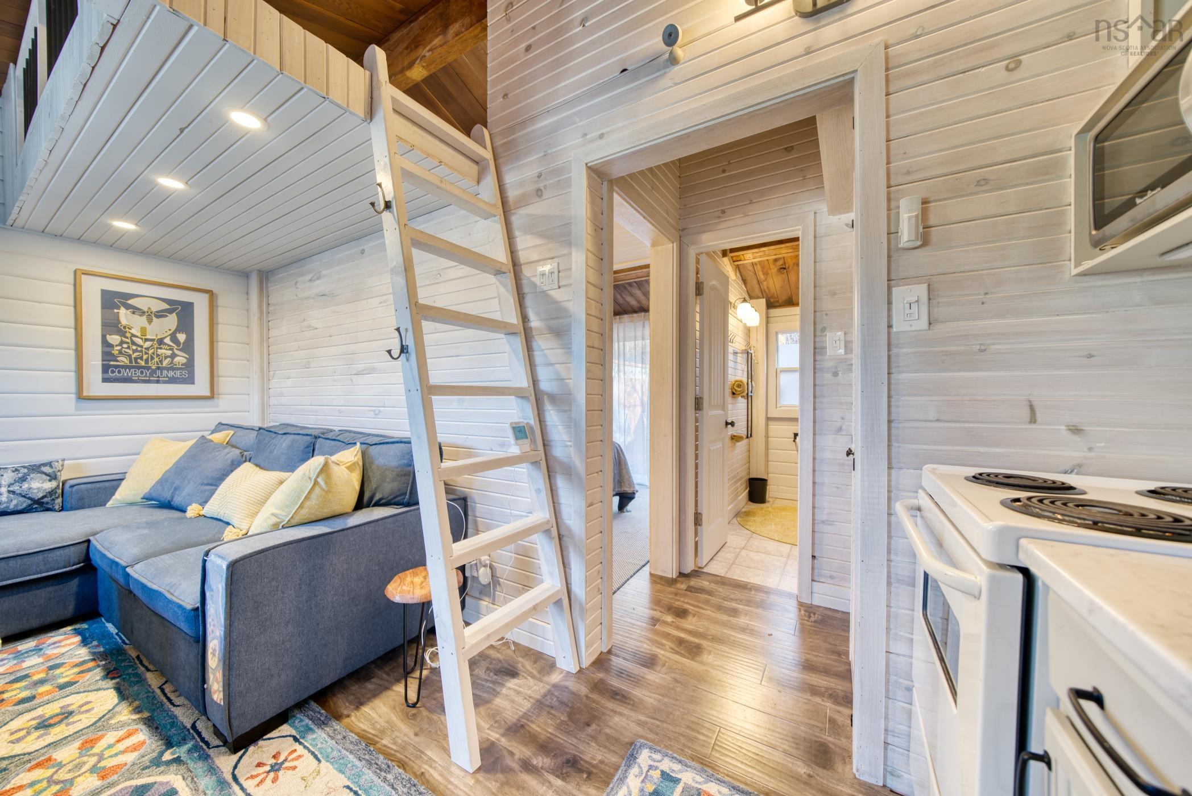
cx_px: 596
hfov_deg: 112.6
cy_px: 398
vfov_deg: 90.1
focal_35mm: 12
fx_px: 398
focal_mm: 12
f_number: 4.5
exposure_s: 1/5
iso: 100
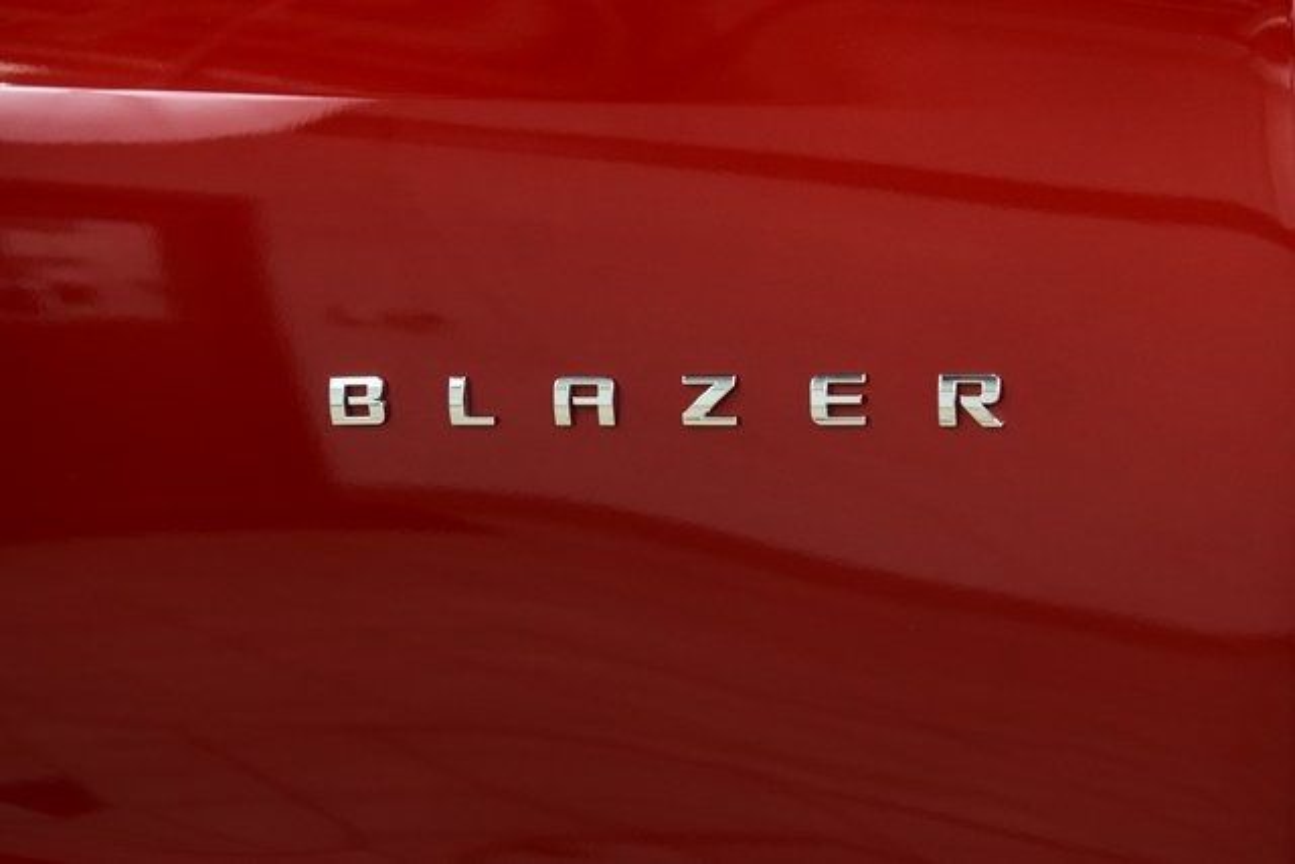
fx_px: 2698
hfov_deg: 27.0
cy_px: 432
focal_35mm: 75
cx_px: 648
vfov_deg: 18.2
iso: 1600
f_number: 4
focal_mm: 50
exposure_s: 1/60
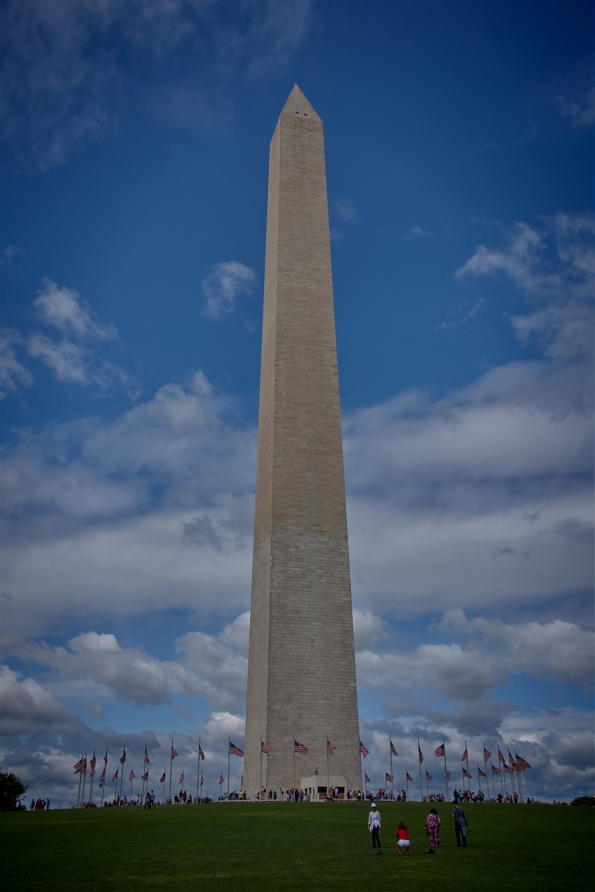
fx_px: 842
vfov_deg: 55.8
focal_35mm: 34
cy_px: 446
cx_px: 298
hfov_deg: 38.9
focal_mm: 34
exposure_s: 1/400
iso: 100
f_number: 10
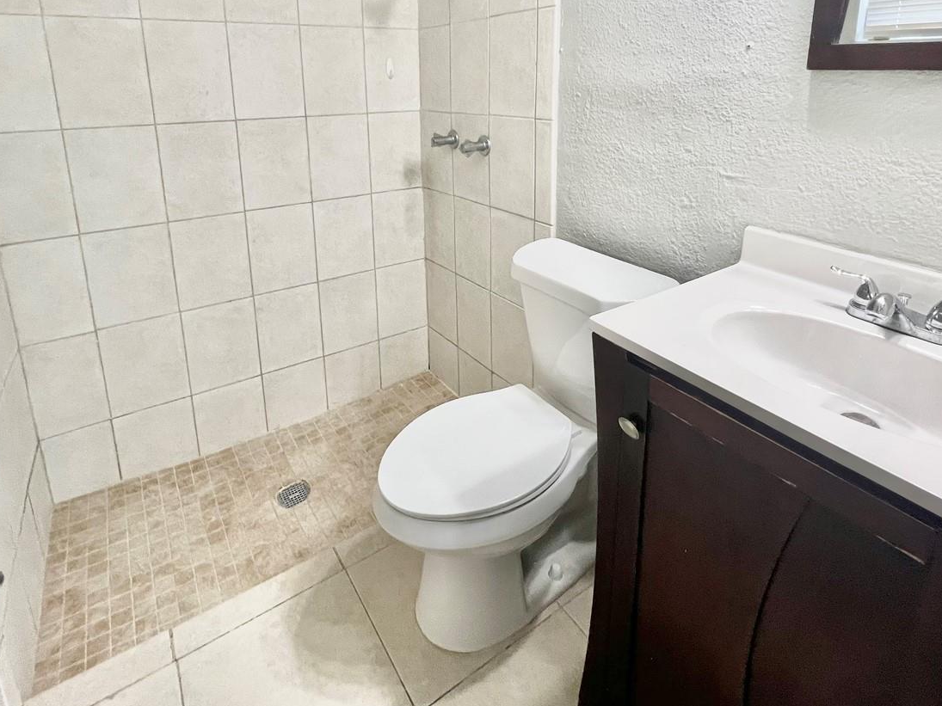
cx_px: 472
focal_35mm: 19
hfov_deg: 84.7
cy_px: 196
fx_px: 517
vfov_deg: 65.4
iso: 200
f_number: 1.8
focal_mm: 1.57
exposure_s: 1/120
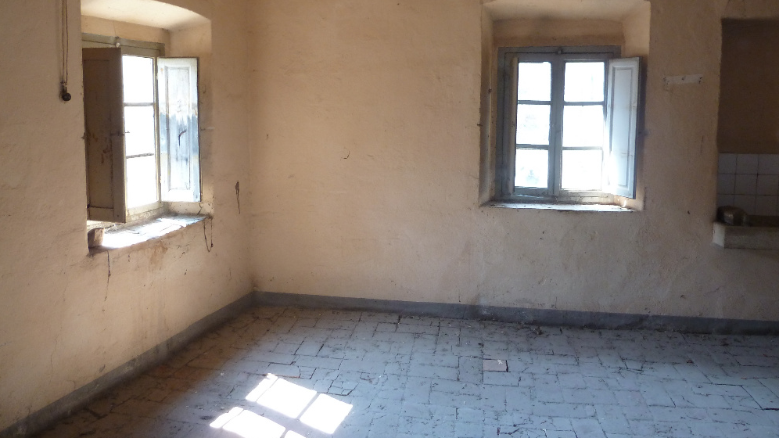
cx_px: 384
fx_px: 578
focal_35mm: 28
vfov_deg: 41.2
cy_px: 161
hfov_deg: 67.9
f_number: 3.3
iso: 160
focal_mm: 4.1
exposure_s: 1/30
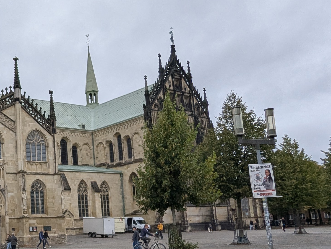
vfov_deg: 32.0
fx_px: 431
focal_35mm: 45
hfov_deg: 37.5
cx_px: 0
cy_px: 166
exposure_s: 1/392
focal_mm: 2.35
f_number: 2.2
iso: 47
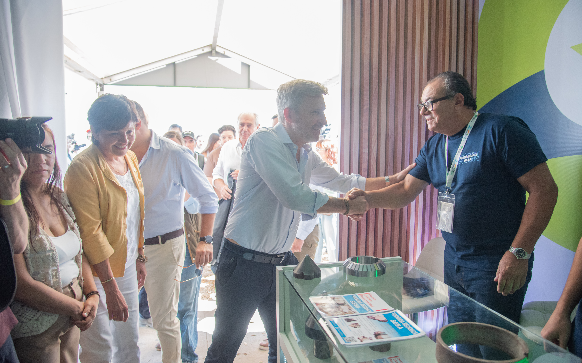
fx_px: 397
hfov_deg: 72.5
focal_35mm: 25
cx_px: 297
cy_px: 175
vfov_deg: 49.3
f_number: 4
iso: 1250
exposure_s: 1/320
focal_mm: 24
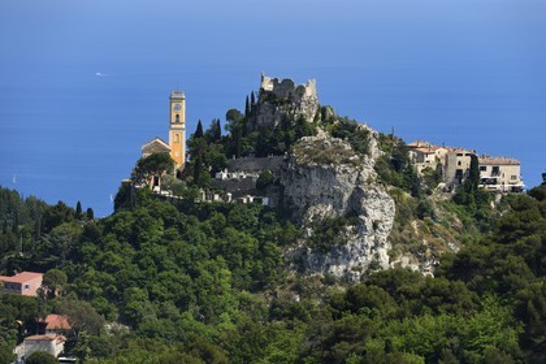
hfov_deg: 10.3
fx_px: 3033
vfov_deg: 6.9
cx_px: 273
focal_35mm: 200
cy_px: 182
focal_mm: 200
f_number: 8
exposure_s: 1/500
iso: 200
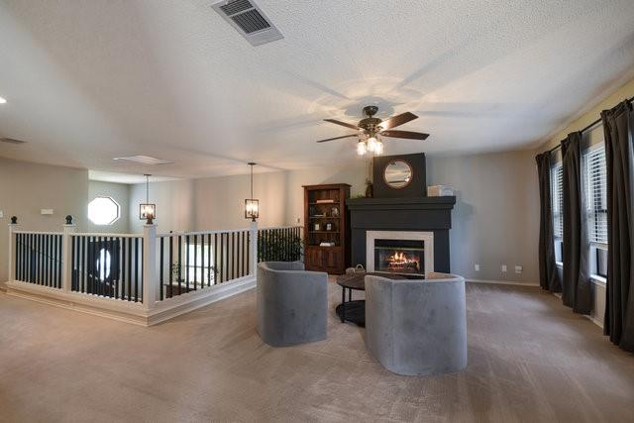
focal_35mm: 15
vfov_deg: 77.4
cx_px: 317
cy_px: 212
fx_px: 264
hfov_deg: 100.4
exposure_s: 1
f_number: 8
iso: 200
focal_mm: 10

◆ **Request**: Everything in the entries must come back exactly, except the pictures.

◆ **Output**:
cx_px: 596
hfov_deg: 112.6
cy_px: 398
vfov_deg: 90.1
focal_35mm: 12
fx_px: 398
focal_mm: 12
f_number: 4.5
exposure_s: 1/5
iso: 100
fx_px: 2698
hfov_deg: 27.0
cy_px: 432
focal_35mm: 75
cx_px: 648
vfov_deg: 18.2
iso: 1600
f_number: 4
focal_mm: 50
exposure_s: 1/60
fx_px: 842
vfov_deg: 55.8
focal_35mm: 34
cy_px: 446
cx_px: 298
hfov_deg: 38.9
focal_mm: 34
exposure_s: 1/400
iso: 100
f_number: 10
cx_px: 472
focal_35mm: 19
hfov_deg: 84.7
cy_px: 196
fx_px: 517
vfov_deg: 65.4
iso: 200
f_number: 1.8
focal_mm: 1.57
exposure_s: 1/120
cx_px: 384
fx_px: 578
focal_35mm: 28
vfov_deg: 41.2
cy_px: 161
hfov_deg: 67.9
f_number: 3.3
iso: 160
focal_mm: 4.1
exposure_s: 1/30
vfov_deg: 32.0
fx_px: 431
focal_35mm: 45
hfov_deg: 37.5
cx_px: 0
cy_px: 166
exposure_s: 1/392
focal_mm: 2.35
f_number: 2.2
iso: 47
fx_px: 397
hfov_deg: 72.5
focal_35mm: 25
cx_px: 297
cy_px: 175
vfov_deg: 49.3
f_number: 4
iso: 1250
exposure_s: 1/320
focal_mm: 24
hfov_deg: 10.3
fx_px: 3033
vfov_deg: 6.9
cx_px: 273
focal_35mm: 200
cy_px: 182
focal_mm: 200
f_number: 8
exposure_s: 1/500
iso: 200
focal_35mm: 15
vfov_deg: 77.4
cx_px: 317
cy_px: 212
fx_px: 264
hfov_deg: 100.4
exposure_s: 1
f_number: 8
iso: 200
focal_mm: 10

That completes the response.